— Не-а.
— Мать детей, сестра, дочь больного старика, девственница, твоя блузка вся разорвана, ты голодна и боса, я тоже голоден, прими эти стихи.
— Прекрасно, прекрасно.
— Хочу велосипед в полуденную жару, носить пакистанские кожаные сандалии, кричать высоким голосом приятелям — дзэнским монахам, стоящим в летних рясах из тонкой пеньки и с бритыми головами, хочу жить в золотых храмовых павильонах, пить пиво, говорить прощай, поехать в Йокогаму — большой жужжащий азиатский порт, полный судов и судей, надеяться, искать работу, возвращаться, снова уезжать, ехать в Японию, возвращаться в США, читать Хакуина, скрипеть зубами и все время дисциплинировать себя, ни к чему не приходя и так постигая… постигать, что мое тело и все остальное устаёт, заболевает, дрябнет, и так постичь все о Хакую.
— Кто это — Хакую?
— Его имя означало «Белая Неизвестность», его имя означало, что он живет в горах за «Северной Белой Водой», куда я пойду в поход, ей-Богу, там, должно быть, полно крутых соснистых ущелий, бамбуковых долин и маленьких утесов.

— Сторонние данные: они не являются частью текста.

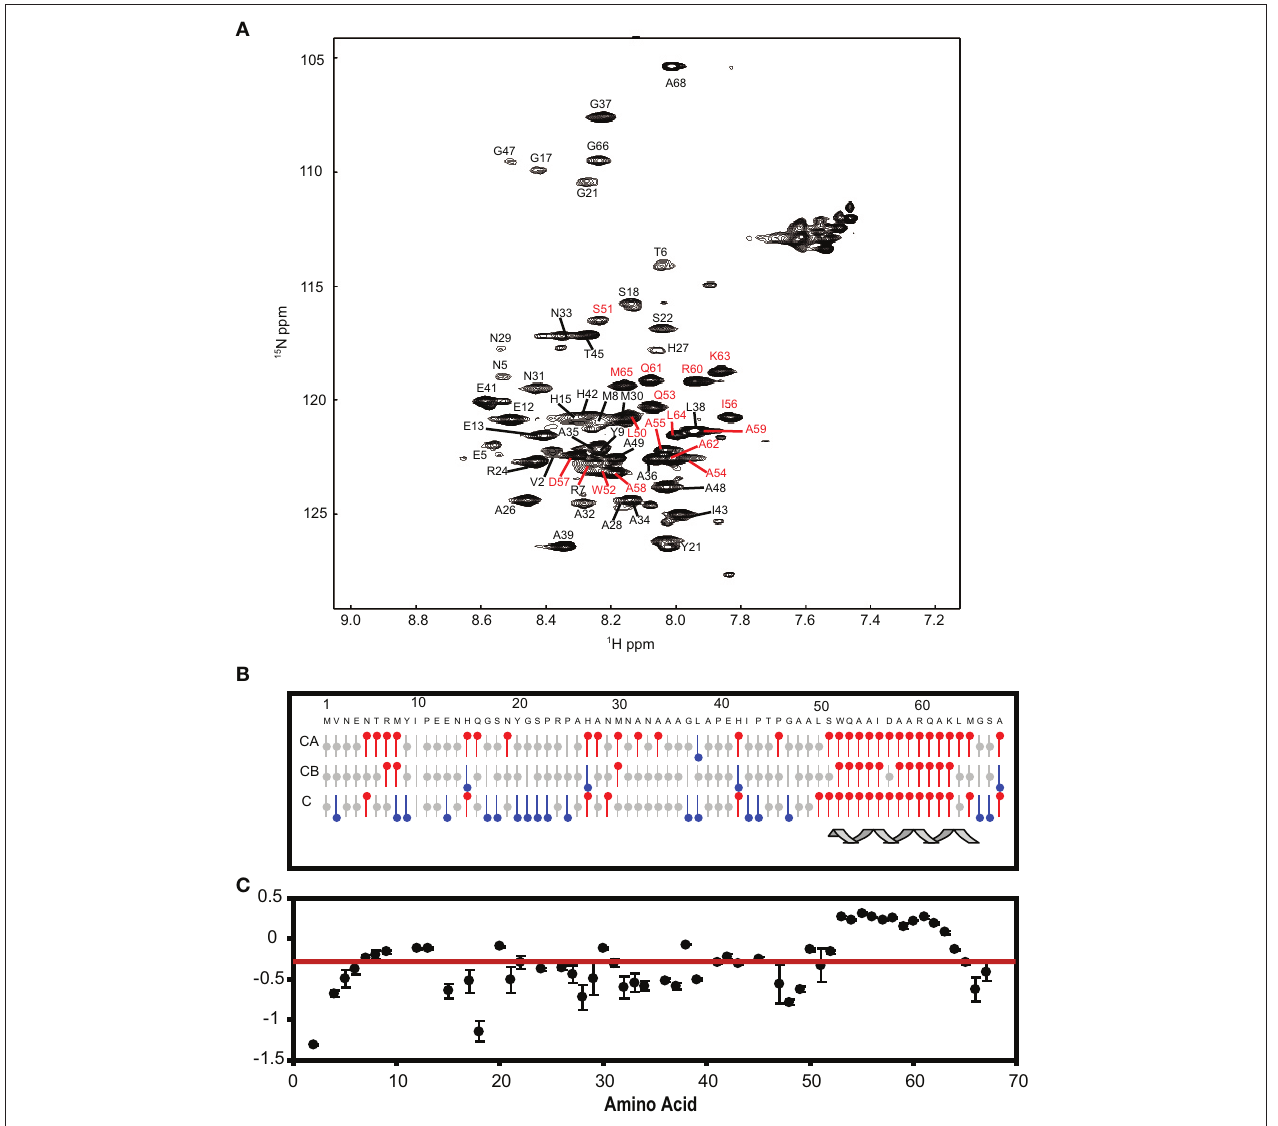
FIGURE 2 | (A) 1 H– 15 N HSQC spectrum of the long NSCaTE (AA 1–68) peptide. (B) Secondary structure prediction based on the 13 C chemical shifts of the long NSCaTE construct (Ca v 1.2NT 1 − 68 ). (C) Heteronuclear { 1 H}– 15 N NOE data for the long NSCaTE construct (Ca v 1.2NT 1 − 68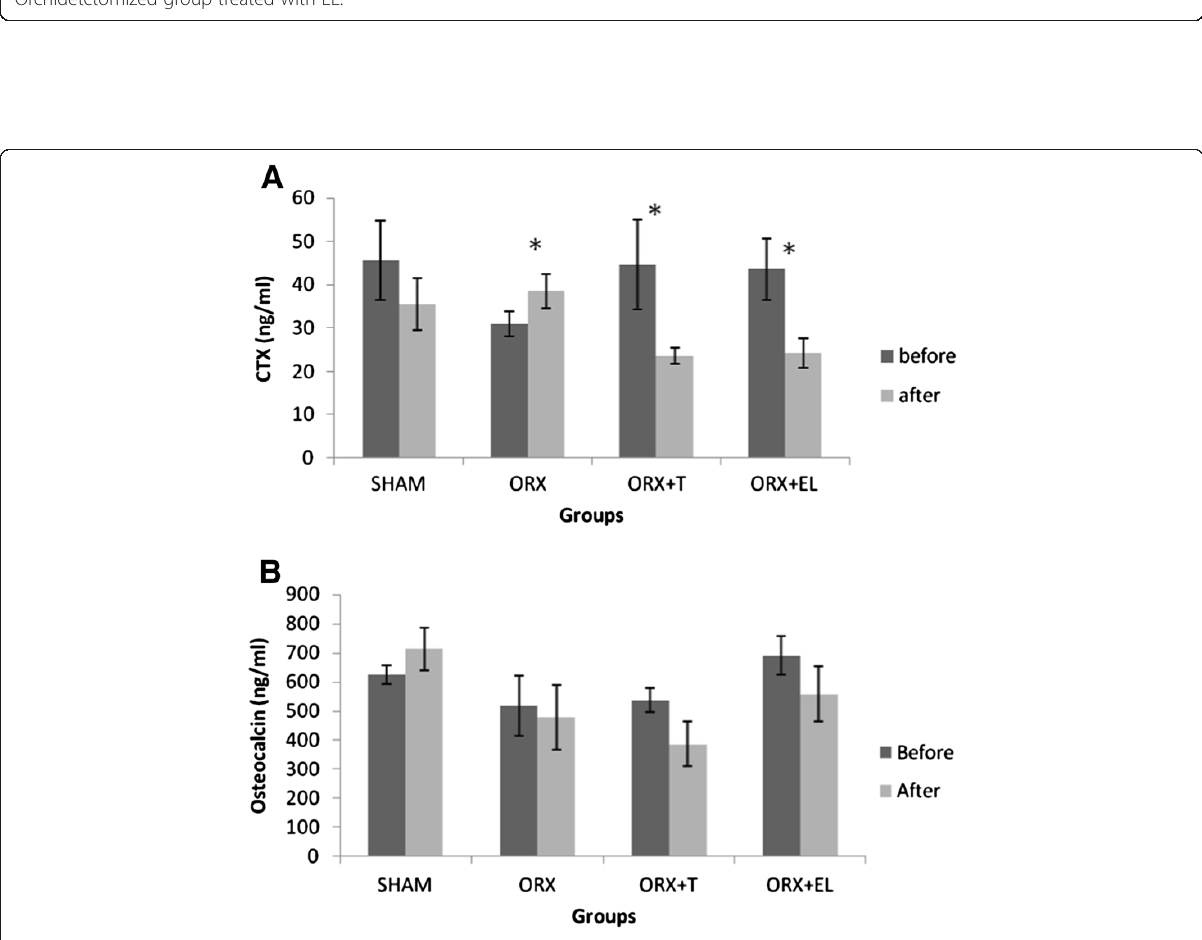
Figure 3 A and B The serum C-terminal telopeptide of type 1 collagen (CTX) and osteocalcin levels before and after treatment for all the groups. Data were presented as mean ± SEM with significant difference p < 0.05. *indicate significant difference before and after treatment. SHAM : Sham- operated group. ORX : Orchidectomized control group. ORX + T : Orchidectomized group treated by testosterone. ORX + EL : Orchidetctomized group treated with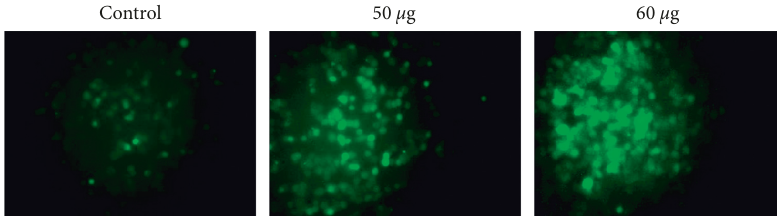
Figure 8: DCFH-DA staining method for examination of ZnO-TiO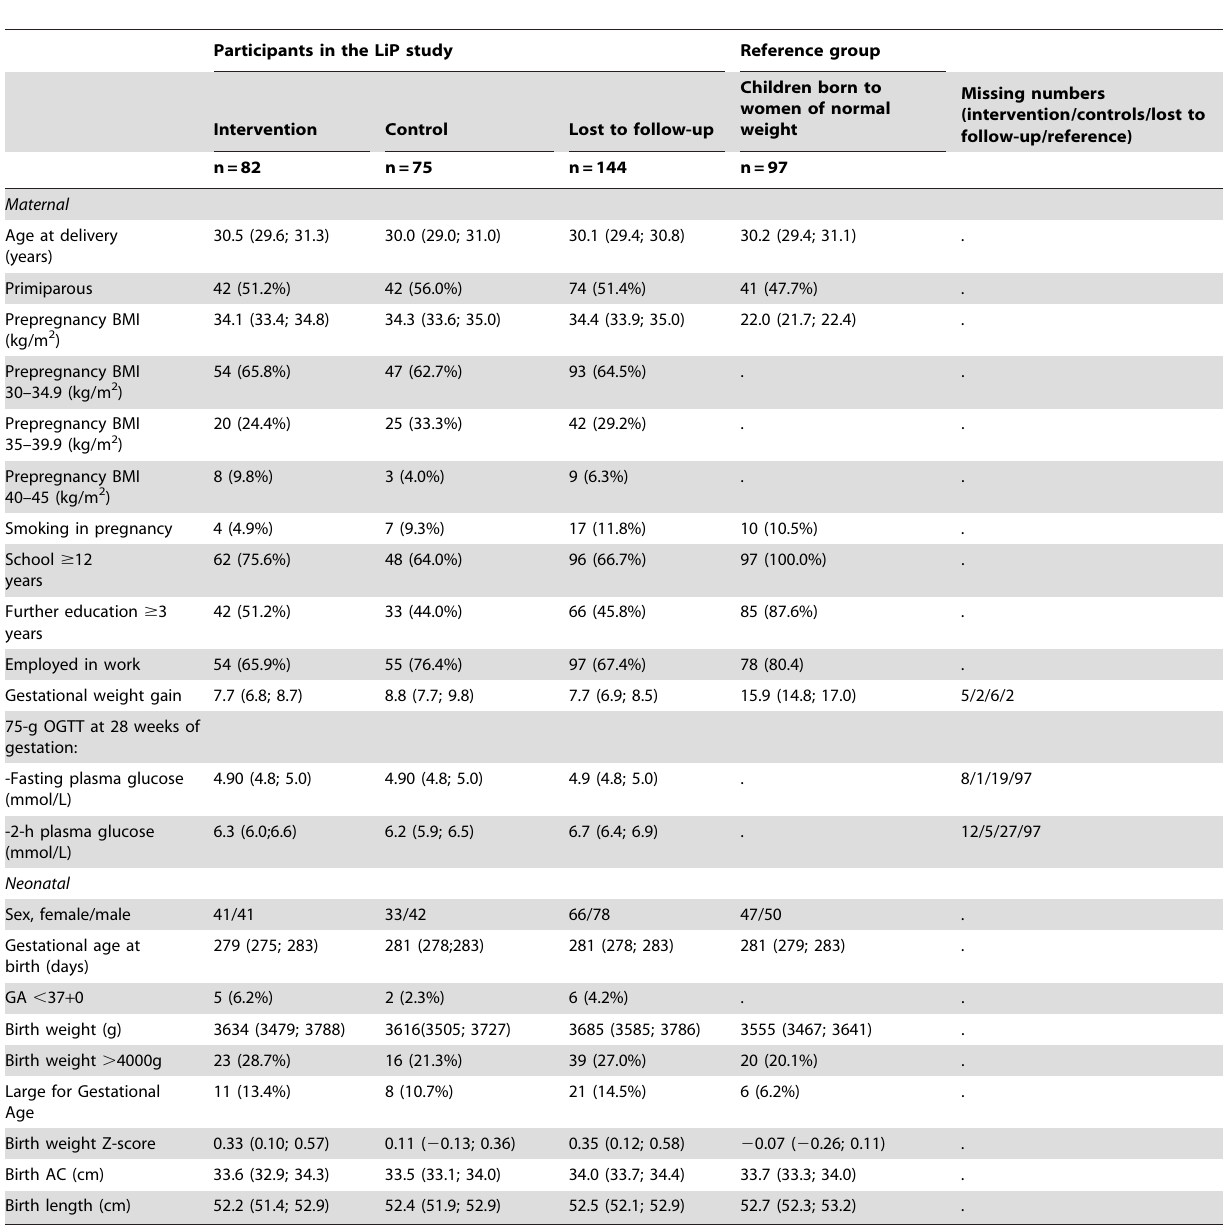
Table 1. Baseline, pregnancy and neonatal outcome data in trial groups from the LiP study and from a reference group of children born to women of normal weight.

— Я пойду с тобой! (Это я.)
— Хочу читать о Хакуине, который пошел навестить этого старика, жившего в пещере, спавшего с оленями и евшего каштаны, и старик сказал ему бросить меритировать и думать про коаны, как говорит Рэй, а вместо этого научиться засыпать и просыпаться, он сказал: когда ложишься спать, ты должен сложить ноги вместе и глубоко вдыхать, а потом сосредоточиться на точке в полутора дюймах ниже пупка, пока не почувствуешь, как она становится таким мячиком силы, а затем начинай дышать от самых пяток наверх и сосредоточься на том, что говоришь себе: этот центр вот тут — Чистая Земля Амиды, центр разума, — а когда проснешься, то должен сразу начать сознательно дышать и немного потягиваться, и думать то же самое — видишь, весь остаток времени?
— Вот это — как раз то, что мне нравится, понимаешь? — сказал Алва. — Вот такие действительные указания к чему-то. А что еще?
— В остальное время, сказал он, не беспокойся о том, чтобы думать ни о чем, просто хорошо ешь, но не слишком много, хорошо спи, и еще старина Хаюку сказал, что ему тогда как раз стукнуло три сотни лет, и он себя чувствует так, что собирается прожить еще пятьсот, ей-Богу, и тут я подумал, что он до сих пор еще в этих горах может сидеть, если он вообще — кто-то.
— Или пастух пнул свою овчарку! — вставил Кафлин.
— Спорим, я могу найти в Японии эту пещеру.
— В этом мире нельзя жить, но пойти больше некуда, — засмеялся Кафлин.
— Что это значит? — спросил я.
— Это значит, что кресло, в котором я сижу, — львиный трон, а сам лев где-то ходит и ревет.
— И что он говорит?
— Он говорит: Рахула! Рахула! Лик Славы! Вселенная схряпаца и заглочена!
— А-а, херня! — завопил я.
— Через пару недель я еду в Приморское Графство, — сказал Джафи. — Пройду сто раз вокруг Тамалпаиса, помогу очистить атмосферу и приучить местных духов к звуку сутры. Что скажешь на это, Алва?
— Я скажу, что это миленькая такая галлюцинация, но я ее все равно люблю.
— Алла, с тобой беда в том, что ты себе не даешь достаточно ночного зазен, особенно когда снаружи холодно, а это — самое лучшее, а кроме этого, тебе надо жениться и завести детишек-полукровок, рукописи, одеяла домашней выделки и материнское молоко на своем счастливом драном половике, как вот этот. Заведи себе хижину неподалеку от города, живи скромно. Время от времени празднуй в барах, пиши и броди по холмам, учись пилить доски и разговаривать с бабусями, дурень чертов, подносить им вязанки дров, хлопать в ладоши у всяких святынь, принимать сверхъестественные блага, брать уроки составления букетов и выращивать у дверей хризантемы, и женись, ради всего святого, найди себе дружелюбное, ловкое, отзывчивое человеческое существо — девчонку, которой наплевать на мартини каждый вечер и дурацкую эмалированную технику на кухне.
— О, — произнес Алва, приподнимаясь в радости, — а еще что?
— Думай о ласточках из сараев и козодоях, кормящихся в полях. Кстати, знаешь, Рэй, со вчерашнего дня я перевел еще один куплет из Хань Шана, слушайте: «Холодная Гора — это дом без стропил и без стен, шесть дверей слева и справа распахнуты, зал — голубое небо, комнаты свободны и пусты, восточная стена сходится с западной, а посередине — ничего. Просители не тревожат меня, когда холодно, я развожу костерок, когда голоден, я варю зелень, мне не нужен кулак с его большим сараем и пастбищем… он лишь строит себе тюрьму, и попав в нее, уже не выберется, подумай об этом, это может случиться и с тобой».